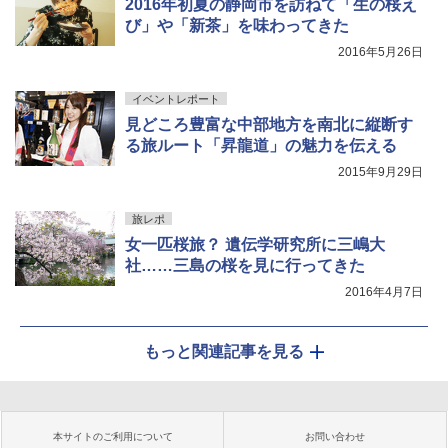
2016年初夏の静岡市を訪ねて「生の桜え
び」や「新茶」を味わってきた
2016年5月26日
イベントレポート
見どころ豊富な中部地方を南北に縦断す
る旅ルート「昇龍道」の魅力を伝える
2015年9月29日
旅レポ
女一匹桜旅？ 遺伝学研究所に三嶋大
社……三島の桜を見に行ってきた
2016年4月7日
もっと関連記事を見る
本サイトのご利用について
お問い合わせ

******************************

[TASK INSTRUCTIONS]: Transcribe the text in the data above line for line, with no changes. Leave the pictures out of your answer.

[FINAL ANSWER]:
2016年初夏の静岡市を訪ねて「生の桜え
び」や「新茶」を味わってきた
2016年5月26日
イベントレポート
見どころ豊富な中部地方を南北に縦断す
る旅ルート「昇龍道」の魅力を伝える
2015年9月29日
旅レポ
女一匹桜旅？ 遺伝学研究所に三嶋大
社……三島の桜を見に行ってきた
2016年4月7日
もっと関連記事を見る
本サイトのご利用について
お問い合わせ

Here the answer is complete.